PROBLEM DETAILS:
Write out the entries below exactly, but only from the line containing "受付時間：10:00~20:00" through the line containing "見出しが見えるようです。", and without the pictures.

DATASET EXCERPTS:
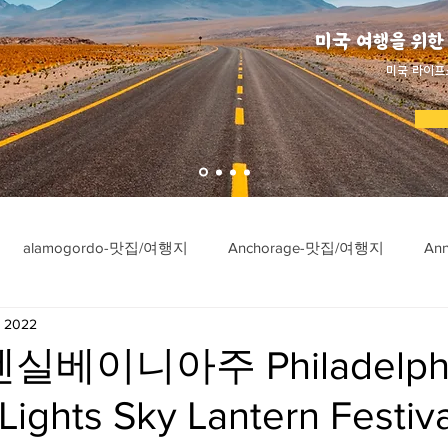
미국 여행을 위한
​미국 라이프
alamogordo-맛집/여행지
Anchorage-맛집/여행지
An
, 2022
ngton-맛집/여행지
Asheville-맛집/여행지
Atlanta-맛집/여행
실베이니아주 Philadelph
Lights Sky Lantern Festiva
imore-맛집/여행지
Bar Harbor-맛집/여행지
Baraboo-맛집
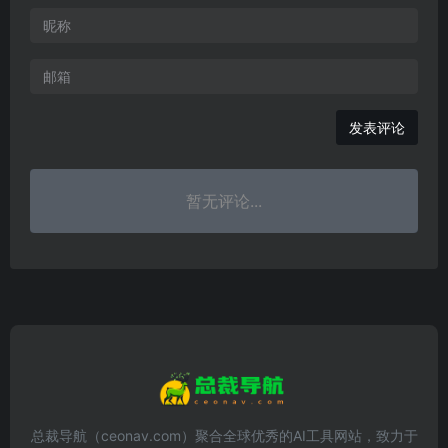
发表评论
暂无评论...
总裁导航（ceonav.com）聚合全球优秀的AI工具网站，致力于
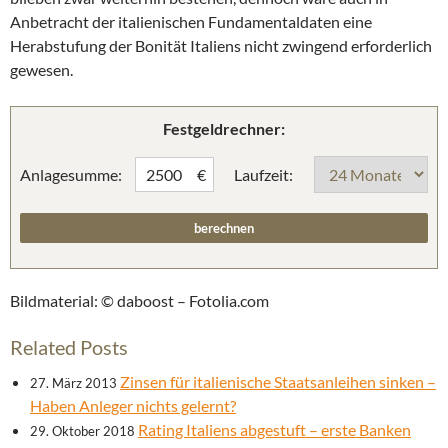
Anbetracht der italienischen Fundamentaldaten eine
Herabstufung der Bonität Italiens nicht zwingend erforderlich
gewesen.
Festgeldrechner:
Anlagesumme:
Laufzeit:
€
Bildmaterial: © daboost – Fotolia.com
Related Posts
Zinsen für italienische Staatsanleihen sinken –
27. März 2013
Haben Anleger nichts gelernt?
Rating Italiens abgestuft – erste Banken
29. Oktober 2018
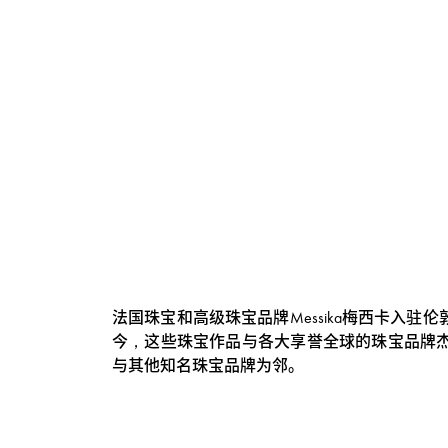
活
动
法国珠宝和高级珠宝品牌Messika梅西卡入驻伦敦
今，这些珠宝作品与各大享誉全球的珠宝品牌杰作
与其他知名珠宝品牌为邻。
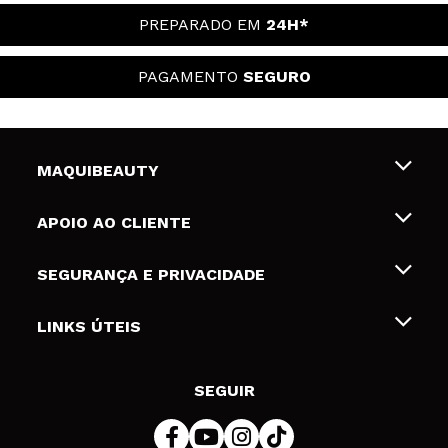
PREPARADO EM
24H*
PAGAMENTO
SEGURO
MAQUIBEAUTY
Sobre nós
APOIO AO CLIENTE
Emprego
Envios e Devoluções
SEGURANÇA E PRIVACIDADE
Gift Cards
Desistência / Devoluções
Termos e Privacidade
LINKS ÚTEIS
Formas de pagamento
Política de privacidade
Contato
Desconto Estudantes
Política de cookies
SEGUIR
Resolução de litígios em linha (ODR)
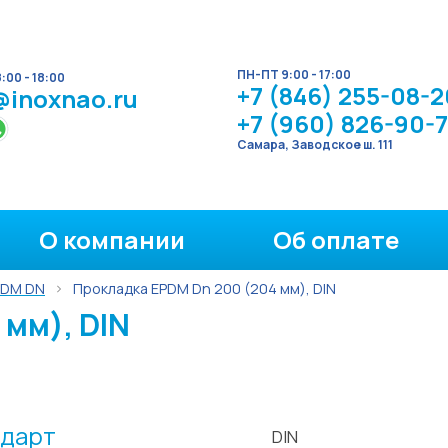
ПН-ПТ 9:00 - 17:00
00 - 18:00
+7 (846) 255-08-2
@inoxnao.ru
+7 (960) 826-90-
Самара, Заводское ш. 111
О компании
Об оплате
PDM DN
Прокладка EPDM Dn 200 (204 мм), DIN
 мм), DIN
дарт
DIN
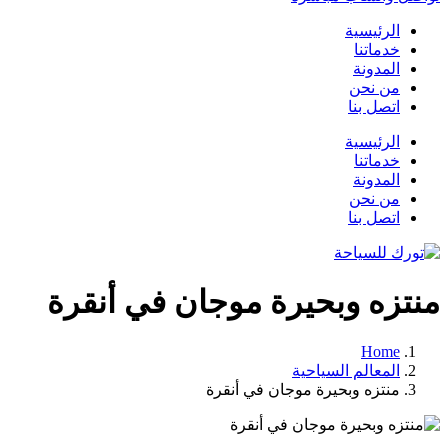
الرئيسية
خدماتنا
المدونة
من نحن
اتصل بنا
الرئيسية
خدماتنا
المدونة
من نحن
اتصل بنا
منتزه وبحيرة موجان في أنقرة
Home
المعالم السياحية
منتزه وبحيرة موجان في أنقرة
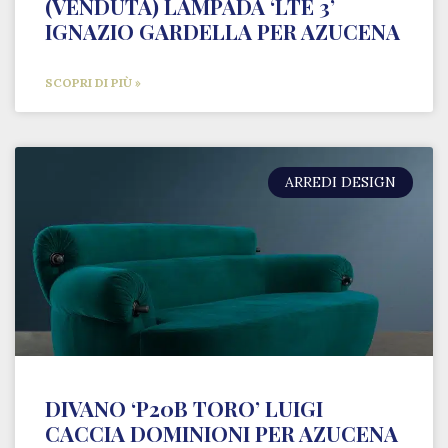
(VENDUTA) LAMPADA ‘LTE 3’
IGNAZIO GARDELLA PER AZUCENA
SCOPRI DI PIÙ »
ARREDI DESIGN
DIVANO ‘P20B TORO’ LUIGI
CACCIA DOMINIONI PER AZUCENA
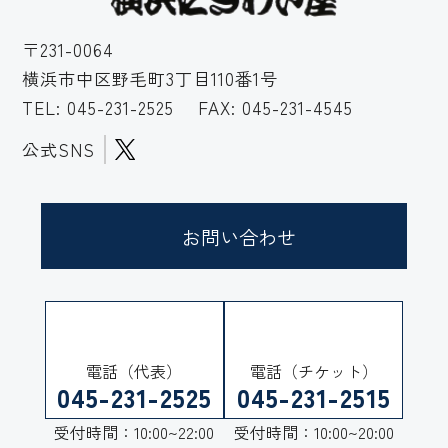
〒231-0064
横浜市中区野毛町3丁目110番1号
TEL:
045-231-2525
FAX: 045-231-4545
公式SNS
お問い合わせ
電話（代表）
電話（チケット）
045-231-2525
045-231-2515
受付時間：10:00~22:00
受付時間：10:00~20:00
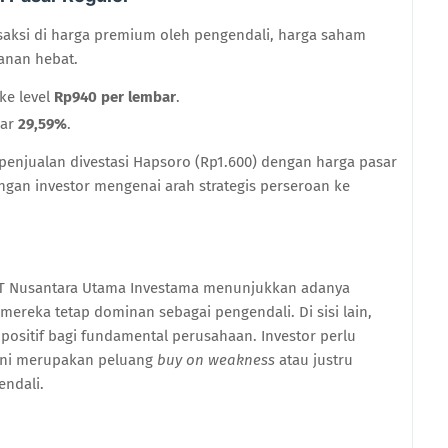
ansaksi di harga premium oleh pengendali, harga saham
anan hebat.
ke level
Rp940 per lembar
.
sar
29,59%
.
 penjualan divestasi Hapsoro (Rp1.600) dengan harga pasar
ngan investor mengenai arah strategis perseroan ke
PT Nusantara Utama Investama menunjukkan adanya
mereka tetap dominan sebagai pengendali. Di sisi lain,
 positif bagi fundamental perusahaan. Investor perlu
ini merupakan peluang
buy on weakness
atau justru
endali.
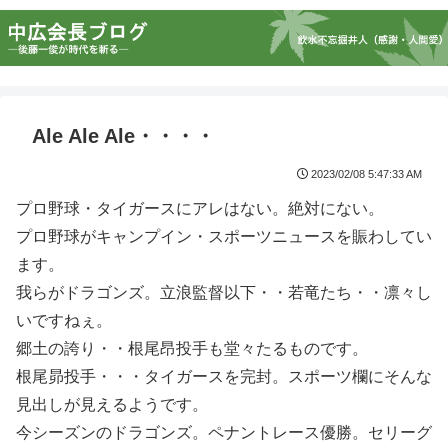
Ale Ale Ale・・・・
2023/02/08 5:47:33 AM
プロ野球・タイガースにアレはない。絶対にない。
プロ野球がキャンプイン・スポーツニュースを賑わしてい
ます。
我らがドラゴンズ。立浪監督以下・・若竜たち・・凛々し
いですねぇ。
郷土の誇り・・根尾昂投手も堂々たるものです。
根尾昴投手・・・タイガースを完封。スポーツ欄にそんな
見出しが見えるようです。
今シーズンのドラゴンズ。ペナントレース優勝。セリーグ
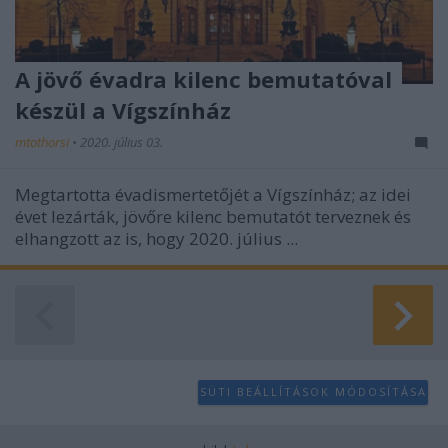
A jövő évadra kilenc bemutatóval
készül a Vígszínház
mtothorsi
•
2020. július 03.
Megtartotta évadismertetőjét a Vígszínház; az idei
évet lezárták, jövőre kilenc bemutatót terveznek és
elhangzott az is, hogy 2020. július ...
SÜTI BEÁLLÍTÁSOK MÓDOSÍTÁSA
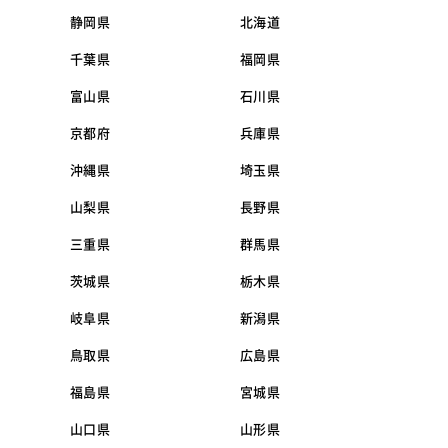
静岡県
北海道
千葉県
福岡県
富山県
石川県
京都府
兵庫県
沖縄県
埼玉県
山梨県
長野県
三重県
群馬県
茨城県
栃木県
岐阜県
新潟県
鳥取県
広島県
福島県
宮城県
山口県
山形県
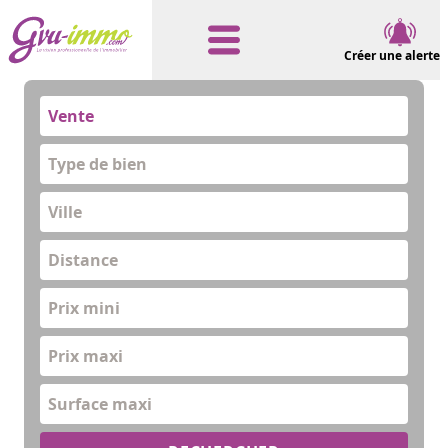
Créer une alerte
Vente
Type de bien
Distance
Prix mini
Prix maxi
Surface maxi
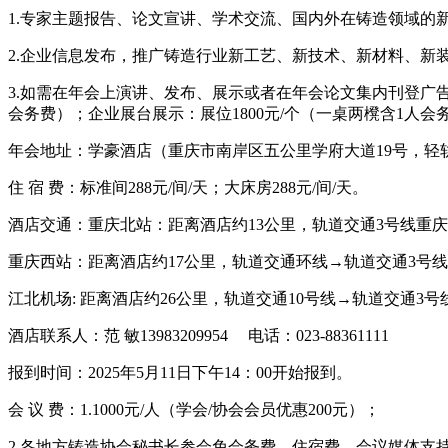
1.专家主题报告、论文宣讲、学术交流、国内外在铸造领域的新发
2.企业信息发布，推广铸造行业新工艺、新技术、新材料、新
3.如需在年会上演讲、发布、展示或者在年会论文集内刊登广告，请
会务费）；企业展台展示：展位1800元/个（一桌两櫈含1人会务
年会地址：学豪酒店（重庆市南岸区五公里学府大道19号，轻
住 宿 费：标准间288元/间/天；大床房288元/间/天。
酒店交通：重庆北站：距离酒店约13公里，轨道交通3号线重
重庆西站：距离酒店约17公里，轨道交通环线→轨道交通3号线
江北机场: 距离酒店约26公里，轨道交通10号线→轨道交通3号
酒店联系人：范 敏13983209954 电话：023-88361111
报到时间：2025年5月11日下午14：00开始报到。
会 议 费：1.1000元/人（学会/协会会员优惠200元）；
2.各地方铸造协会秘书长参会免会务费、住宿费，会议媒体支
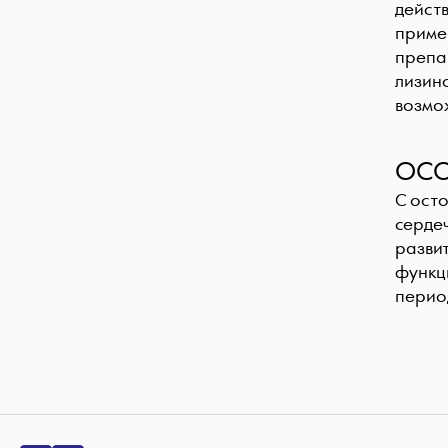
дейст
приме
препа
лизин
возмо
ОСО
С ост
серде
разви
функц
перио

ANSWER FOR THIS EXERCISE:
受付時間：10:00~20:00
ansaksi di harga premium oleh pengendali, harga saham
anan hebat.
ke level
Rp940 per lembar
.
sar
29,59%
.
 penjualan divestasi Hapsoro (Rp1.600) dengan harga pasar
ngan investor mengenai arah strategis perseroan ke
PT Nusantara Utama Investama menunjukkan adanya
mereka tetap dominan sebagai pengendali. Di sisi lain,
 positif bagi fundamental perusahaan. Investor perlu
ini merupakan peluang
buy on weakness
atau justru
endali.
Ale Ale Ale・・・・
2023/02/08 5:47:33 AM
プロ野球・タイガースにアレはない。絶対にない。
プロ野球がキャンプイン・スポーツニュースを賑わしてい
ます。
我らがドラゴンズ。立浪監督以下・・若竜たち・・凛々し
いですねぇ。
郷土の誇り・・根尾昂投手も堂々たるものです。
根尾昴投手・・・タイガースを完封。スポーツ欄にそんな
見出しが見えるようです。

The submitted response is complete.